◆ Task statement:
After the line containing "то же время,</span></div>", copy nothing more; up to and including it, copy every line of the listing exactly from the first, leaving out the pictures.

◆ Study material:
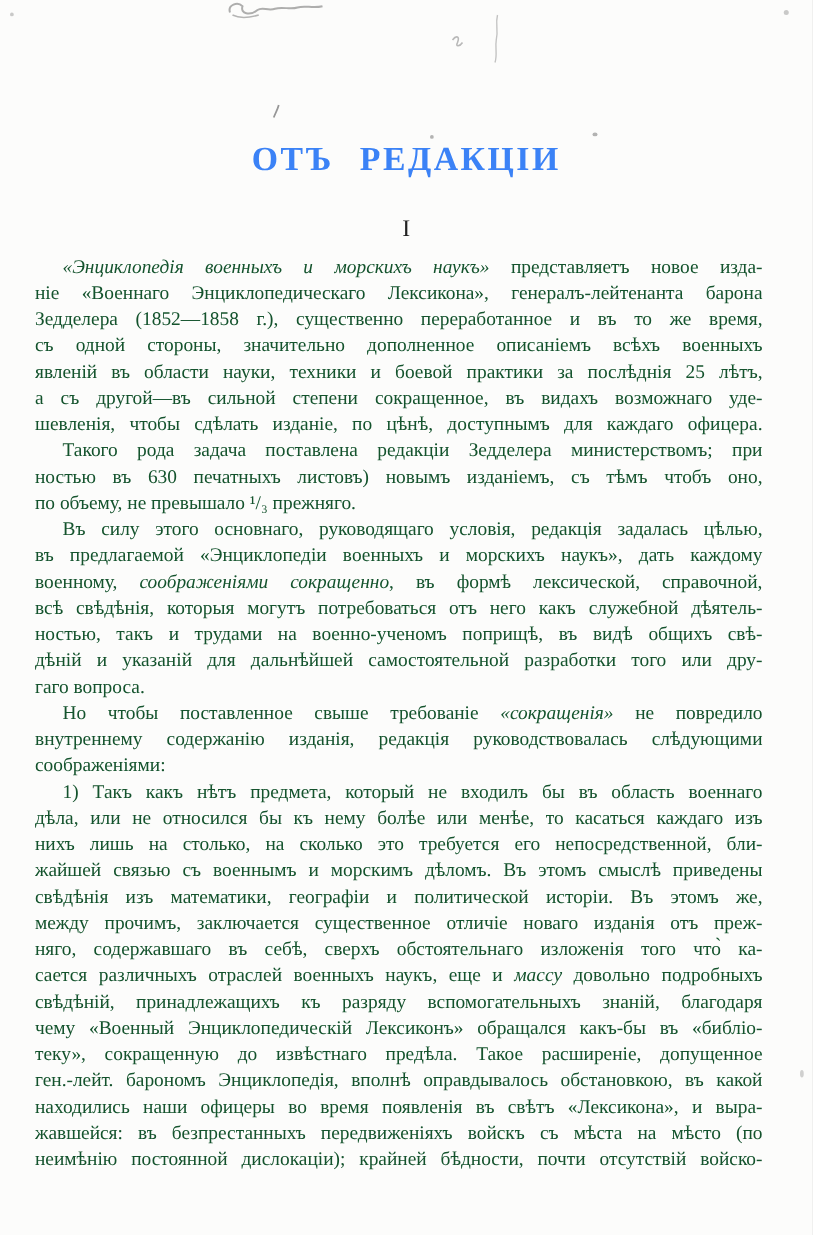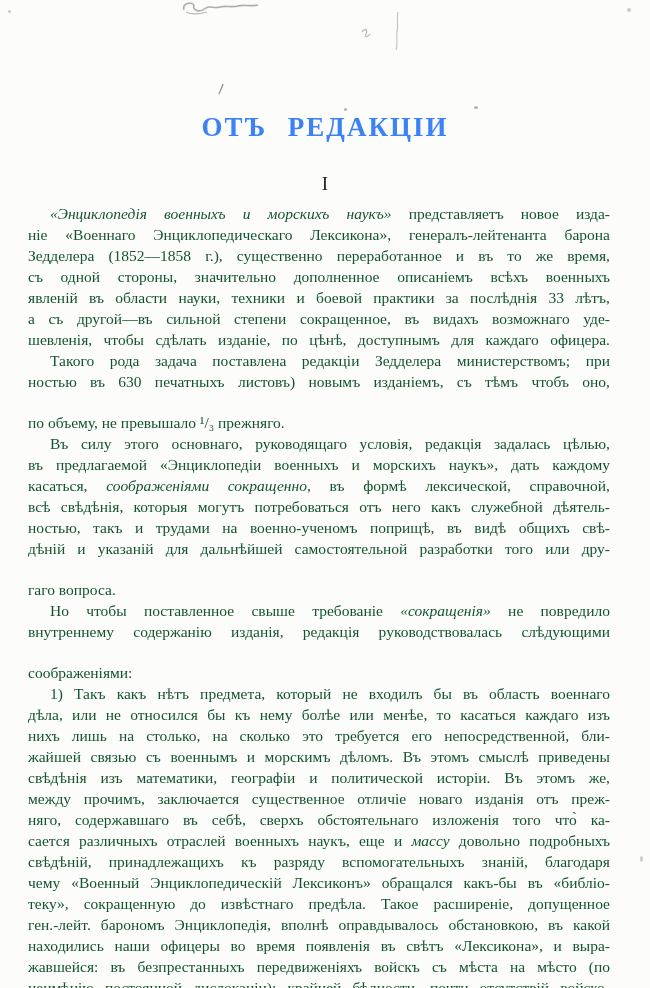--- a/index.html
+++ b/index.html
@@ -72,7 +72,7 @@
       <div class="line"><span>ніе «Военнаго Энциклопедическаго Лексикона», генералъ-лейтенанта барона</span></div>
       <div class="line"><span>Зедделера (1852—1858 г.), существенно переработанное и въ то же время,</span></div>
       <div class="line"><span>съ одной стороны, значительно дополненное описаніемъ всѣхъ военныхъ</span></div>
-      <div class="line"><span>явленій въ области науки, техники и боевой практики за послѣднія 33 лѣтъ,</span></div>
+      <div class="line"><span>явленій въ области науки, техники и боевой практики за послѣднія 25 лѣтъ,</span></div>
       <div class="line"><span>а съ другой—въ сильной степени сокращенное, въ видахъ возможнаго уде-</span></div>
       <div class="line"><span>шевленія, чтобы сдѣлать изданіе, по цѣнѣ, доступнымъ для каждаго офицера.</span></div>
       <div class="line indent"><span>Такого рода задача поставлена редакціи Зедделера министерствомъ; при</span></div>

◆ Completed exercise:
--- a/index.html
+++ b/index.html
@@ -72,7 +72,7 @@
       <div class="line"><span>ніе «Военнаго Энциклопедическаго Лексикона», генералъ-лейтенанта барона</span></div>
       <div class="line"><span>Зедделера (1852—1858 г.), существенно переработанное и въ то же время,</span></div>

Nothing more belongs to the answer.